Yes, it chalked some successes. But the question that remains engraved on the lips of many Ghanaians is: did it achieve its set target? The answer is No.

Today the Akufo-Addo administration has launched yet another sanitation campaign. The Akufo-Addo administration has christened this campaign as “Everyday is sanitation day.”

And to indicate his seriousness about his zeal to fight filth in the country, President Akufo-Addo disclosed at the launch that every government department and agency including the seat of government—Flagstaff House—would be assigned designated sanitation Marshals and Deputy Marshalls. Their task, according to the President, will be to oversee compliance of their outfits and their staff to laid down sanitation by-laws.

Furthermore, the President announced that a new crop of young men and women and the National Sanitation Brigade will ensure enforcement of rules and regulations on sanitation—be it at state establishments, private establishments or households.

It must be said that the Akufo-Addo-led administration’s initiative on making our environs clean on daily basis is laudable, especially when waste continues to take the shine out of our immediate surroundings— houses, markets, lorry stations, offices and many more.

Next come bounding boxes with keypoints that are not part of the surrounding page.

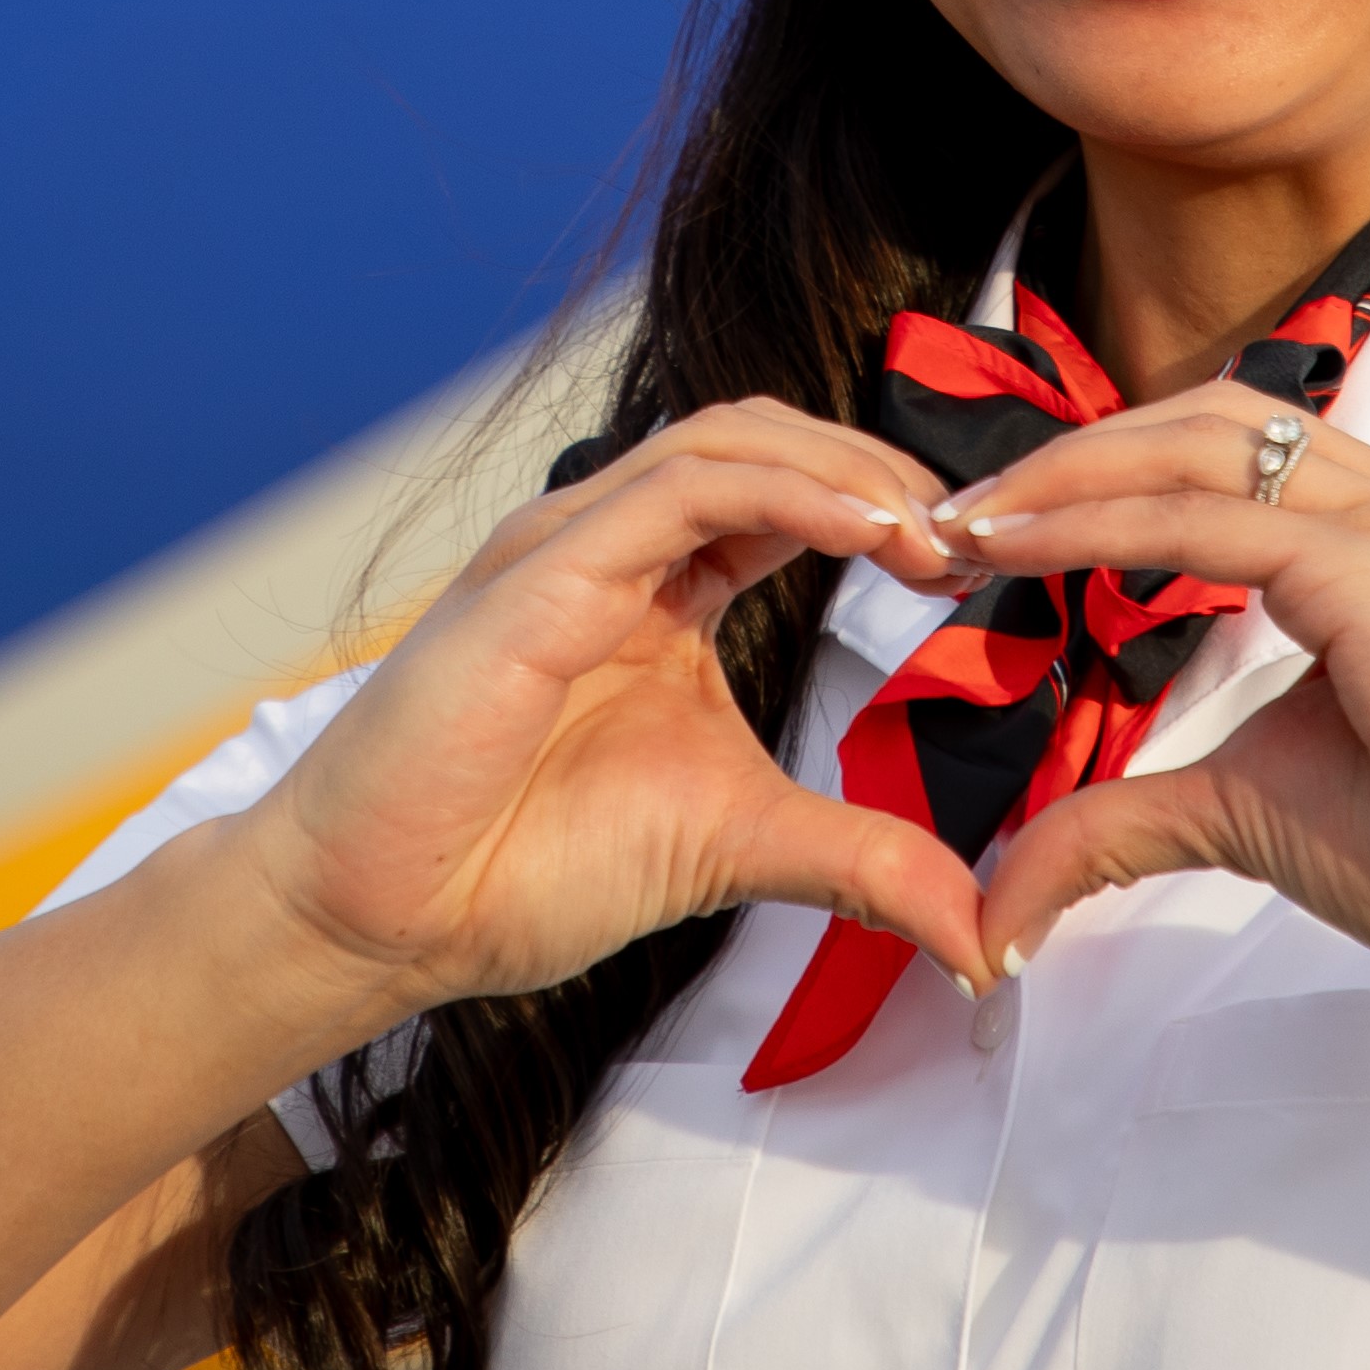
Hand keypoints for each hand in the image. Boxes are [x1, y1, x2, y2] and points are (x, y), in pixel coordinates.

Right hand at [226, 401, 993, 1015]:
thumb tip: (979, 932)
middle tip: (978, 536)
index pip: (788, 489)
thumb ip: (859, 862)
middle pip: (767, 437)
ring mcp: (567, 548)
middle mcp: (611, 546)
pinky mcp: (536, 578)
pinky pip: (676, 493)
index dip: (889, 505)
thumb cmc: (523, 867)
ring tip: (936, 530)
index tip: (979, 565)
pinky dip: (787, 495)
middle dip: (885, 468)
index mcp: (657, 586)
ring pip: (725, 439)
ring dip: (849, 469)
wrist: (389, 919)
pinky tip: (869, 532)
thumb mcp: (739, 847)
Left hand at [942, 386, 1369, 992]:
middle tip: (960, 517)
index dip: (1110, 477)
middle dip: (1072, 456)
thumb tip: (1011, 896)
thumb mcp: (1251, 814)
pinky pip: (1206, 520)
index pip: (1235, 457)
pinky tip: (1019, 551)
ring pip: (1199, 447)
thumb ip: (1129, 820)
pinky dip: (1097, 525)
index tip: (1001, 534)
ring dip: (1067, 476)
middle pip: (1207, 422)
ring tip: (968, 525)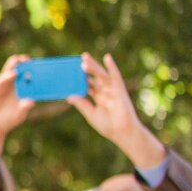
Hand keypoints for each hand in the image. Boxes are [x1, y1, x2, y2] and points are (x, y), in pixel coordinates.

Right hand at [0, 54, 35, 153]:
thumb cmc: (8, 120)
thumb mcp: (20, 114)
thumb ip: (24, 107)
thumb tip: (31, 101)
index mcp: (21, 90)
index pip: (27, 76)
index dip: (32, 70)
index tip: (39, 64)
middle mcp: (12, 86)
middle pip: (18, 71)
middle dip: (22, 63)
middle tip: (28, 59)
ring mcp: (2, 87)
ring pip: (7, 73)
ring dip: (14, 66)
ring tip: (19, 60)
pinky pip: (0, 82)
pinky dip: (6, 77)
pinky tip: (12, 74)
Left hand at [68, 53, 166, 168]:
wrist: (122, 133)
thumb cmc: (108, 126)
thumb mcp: (91, 114)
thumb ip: (82, 104)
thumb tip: (69, 96)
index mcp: (98, 98)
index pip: (88, 85)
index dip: (81, 78)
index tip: (71, 70)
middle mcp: (105, 92)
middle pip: (95, 77)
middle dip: (88, 68)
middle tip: (80, 57)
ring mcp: (113, 90)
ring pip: (102, 76)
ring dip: (94, 67)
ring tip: (84, 59)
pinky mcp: (120, 91)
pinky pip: (115, 77)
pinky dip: (112, 67)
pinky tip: (107, 58)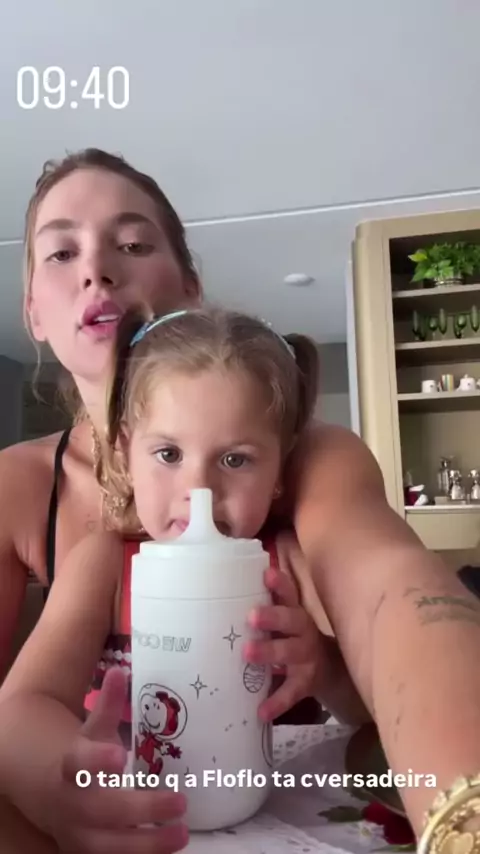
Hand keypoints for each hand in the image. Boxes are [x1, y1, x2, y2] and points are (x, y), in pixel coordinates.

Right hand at [51, 667, 187, 853]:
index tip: (120, 755)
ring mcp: (76, 835)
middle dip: (141, 808)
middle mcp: (70, 804)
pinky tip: (169, 851)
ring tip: (182, 833)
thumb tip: (121, 670)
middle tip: (180, 801)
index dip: (97, 761)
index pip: (78, 763)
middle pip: (102, 810)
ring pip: (108, 846)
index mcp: (69, 767)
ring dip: (147, 843)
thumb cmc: (82, 756)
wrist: (49, 793)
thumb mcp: (93, 730)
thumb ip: (108, 705)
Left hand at [243, 566, 322, 720]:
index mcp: (295, 613)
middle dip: (272, 616)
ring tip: (247, 654)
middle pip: (292, 620)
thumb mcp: (284, 622)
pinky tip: (262, 711)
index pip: (289, 593)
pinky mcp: (306, 683)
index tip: (266, 574)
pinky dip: (277, 702)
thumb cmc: (292, 638)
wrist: (327, 670)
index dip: (280, 584)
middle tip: (251, 616)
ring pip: (291, 652)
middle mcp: (304, 631)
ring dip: (270, 652)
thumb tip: (218, 597)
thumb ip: (263, 611)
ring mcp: (307, 657)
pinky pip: (291, 692)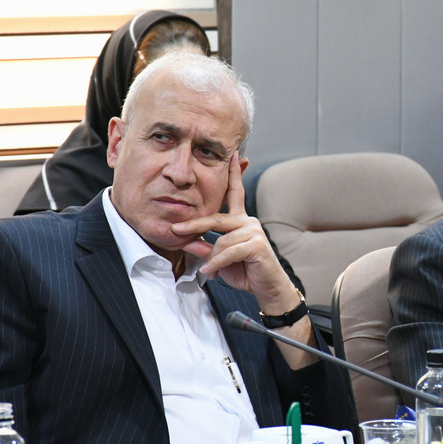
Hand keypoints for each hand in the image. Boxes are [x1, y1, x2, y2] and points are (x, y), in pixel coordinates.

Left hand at [171, 152, 295, 313]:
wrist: (267, 288)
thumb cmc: (245, 272)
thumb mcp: (219, 260)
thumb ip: (205, 249)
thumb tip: (187, 242)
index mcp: (240, 221)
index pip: (235, 193)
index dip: (234, 174)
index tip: (233, 155)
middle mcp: (248, 221)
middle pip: (216, 218)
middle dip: (194, 225)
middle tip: (175, 228)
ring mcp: (254, 231)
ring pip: (221, 240)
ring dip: (212, 258)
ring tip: (209, 272)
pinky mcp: (257, 244)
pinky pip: (229, 251)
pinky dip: (217, 263)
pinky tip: (211, 273)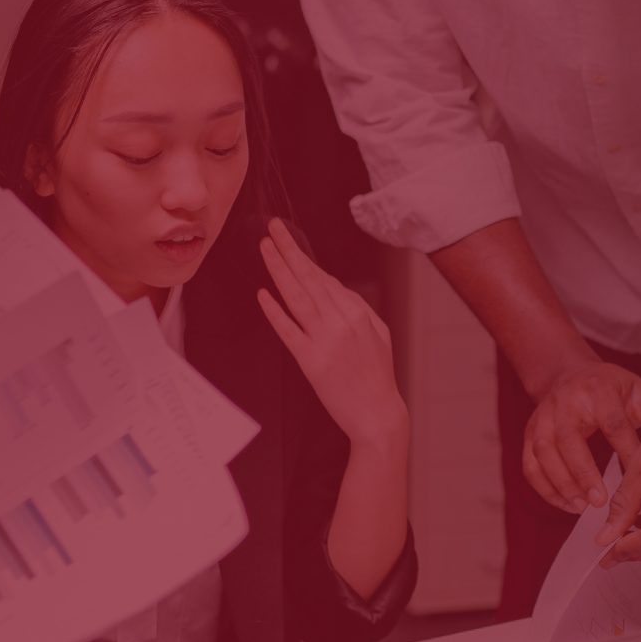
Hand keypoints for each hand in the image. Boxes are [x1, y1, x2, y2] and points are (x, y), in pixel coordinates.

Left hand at [257, 219, 408, 448]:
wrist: (377, 414)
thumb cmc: (377, 376)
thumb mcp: (378, 334)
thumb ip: (357, 308)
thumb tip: (334, 288)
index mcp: (357, 313)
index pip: (325, 279)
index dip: (304, 259)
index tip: (288, 242)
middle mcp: (341, 321)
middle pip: (309, 278)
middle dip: (289, 250)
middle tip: (272, 228)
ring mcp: (325, 340)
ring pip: (297, 296)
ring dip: (279, 269)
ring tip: (265, 248)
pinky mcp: (310, 361)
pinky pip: (288, 330)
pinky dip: (275, 311)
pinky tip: (263, 294)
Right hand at [523, 360, 640, 512]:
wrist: (568, 373)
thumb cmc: (612, 389)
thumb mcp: (639, 392)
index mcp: (599, 390)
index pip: (613, 424)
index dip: (626, 454)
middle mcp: (566, 402)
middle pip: (569, 438)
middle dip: (583, 472)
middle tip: (601, 503)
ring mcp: (543, 417)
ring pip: (544, 452)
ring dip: (562, 483)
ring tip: (582, 508)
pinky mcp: (530, 432)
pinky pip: (530, 464)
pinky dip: (545, 488)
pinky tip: (565, 505)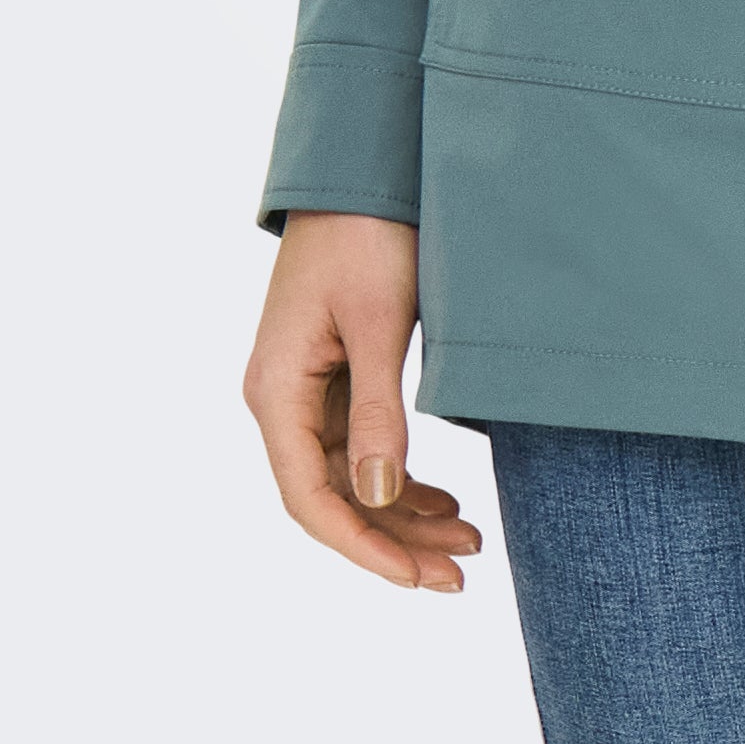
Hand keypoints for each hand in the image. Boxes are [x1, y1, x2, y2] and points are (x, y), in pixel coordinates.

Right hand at [242, 211, 480, 590]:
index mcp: (276, 391)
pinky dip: (401, 475)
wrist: (362, 164)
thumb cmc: (368, 232)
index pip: (311, 499)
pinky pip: (360, 445)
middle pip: (332, 497)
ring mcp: (306, 387)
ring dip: (404, 513)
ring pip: (351, 477)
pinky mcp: (334, 373)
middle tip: (461, 574)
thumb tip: (379, 495)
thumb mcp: (380, 323)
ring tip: (468, 542)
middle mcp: (281, 398)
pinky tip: (444, 500)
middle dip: (394, 541)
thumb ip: (378, 412)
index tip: (419, 579)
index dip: (364, 547)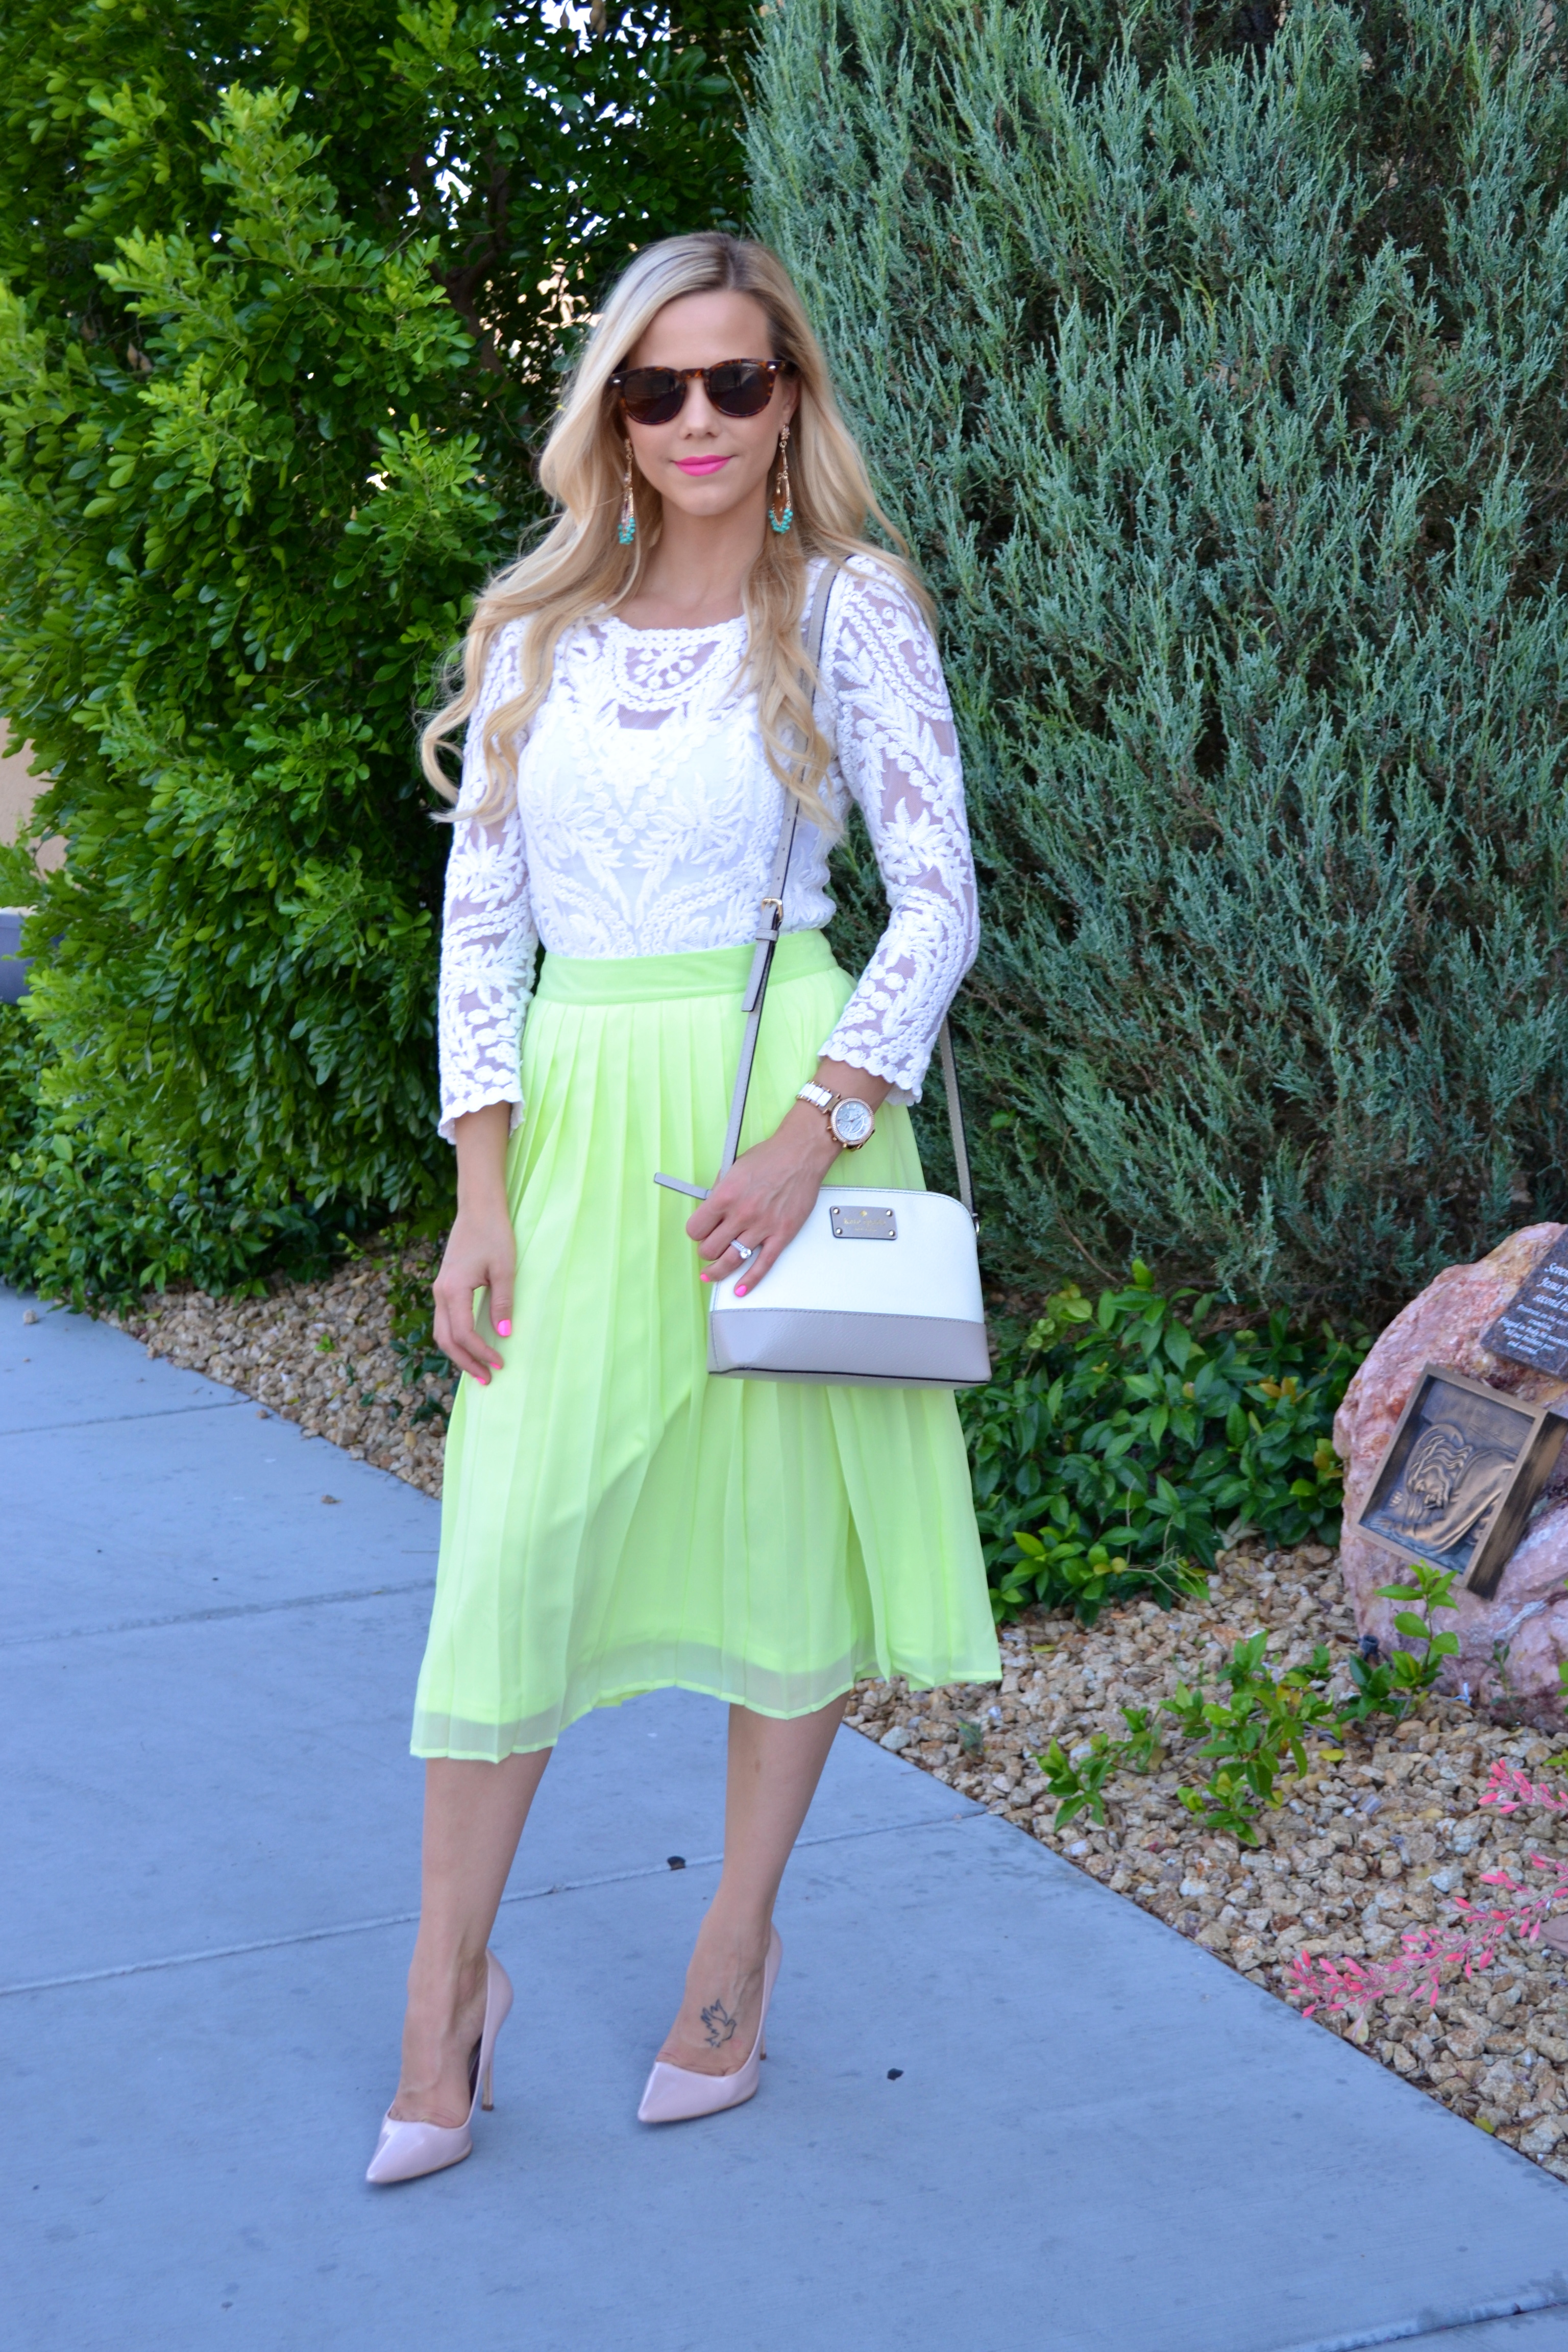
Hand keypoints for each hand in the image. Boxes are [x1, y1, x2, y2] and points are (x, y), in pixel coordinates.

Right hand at [432, 1202, 514, 1381]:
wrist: (478, 1210)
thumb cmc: (494, 1235)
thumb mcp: (504, 1269)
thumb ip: (503, 1302)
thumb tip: (504, 1334)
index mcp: (453, 1290)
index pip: (464, 1333)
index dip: (481, 1352)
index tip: (500, 1363)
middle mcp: (440, 1293)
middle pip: (446, 1339)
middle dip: (465, 1362)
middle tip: (486, 1379)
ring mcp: (440, 1290)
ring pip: (442, 1332)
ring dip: (458, 1353)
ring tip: (478, 1369)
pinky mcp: (445, 1287)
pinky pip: (445, 1321)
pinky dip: (456, 1339)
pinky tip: (471, 1346)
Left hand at [686, 1103, 839, 1293]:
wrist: (801, 1155)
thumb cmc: (770, 1157)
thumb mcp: (733, 1168)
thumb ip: (719, 1191)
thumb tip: (710, 1209)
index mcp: (724, 1196)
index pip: (696, 1229)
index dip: (696, 1233)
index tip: (700, 1233)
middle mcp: (741, 1214)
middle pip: (710, 1249)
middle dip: (706, 1251)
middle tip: (709, 1249)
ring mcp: (762, 1227)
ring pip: (731, 1261)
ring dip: (718, 1271)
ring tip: (712, 1275)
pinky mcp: (781, 1235)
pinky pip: (762, 1265)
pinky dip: (749, 1281)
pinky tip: (739, 1289)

The question Today wants to ask is: where are we going with all these sanitation campaigns? What is it that we are not getting it right that we are unable to tackle heaps of garbage that continue to engulf our cities, towns and communities.

For us at Today, the bottom line is the enforcement of our sanitation by-laws. Failure to do that will see us not making headway in our quest to address waste in the country.

In fact, one may ask the question: why we succeeded with ‘Sama Sama’ concept? It was basically because sanitation workers were on a daily basis visiting households and making sure that Ghanaians kept their environs clean. And those citizens who flouted any of the sanitation by-laws were either slapped with huge fines or summoned to face the full rigours of the law in a law court.

The ‘Sama Sama’ culture indeed injected some sense of discipline into Ghanaians where people became mindful of the need to always keep their environs clean. We see some semblances with this new campaign.

What we need to do to ensure that we achieve the desired results is to apply the laws strictly on anybody who violates any of the sanitation by-laws. That way, we will all act responsibly towards the environment and not litter about anyhow or throw solid waste into the drains and gutters.

It is in this vein that Today agrees with the President that all hands must be on deck to make the “Everyday is sanitation day,” campaign succeed.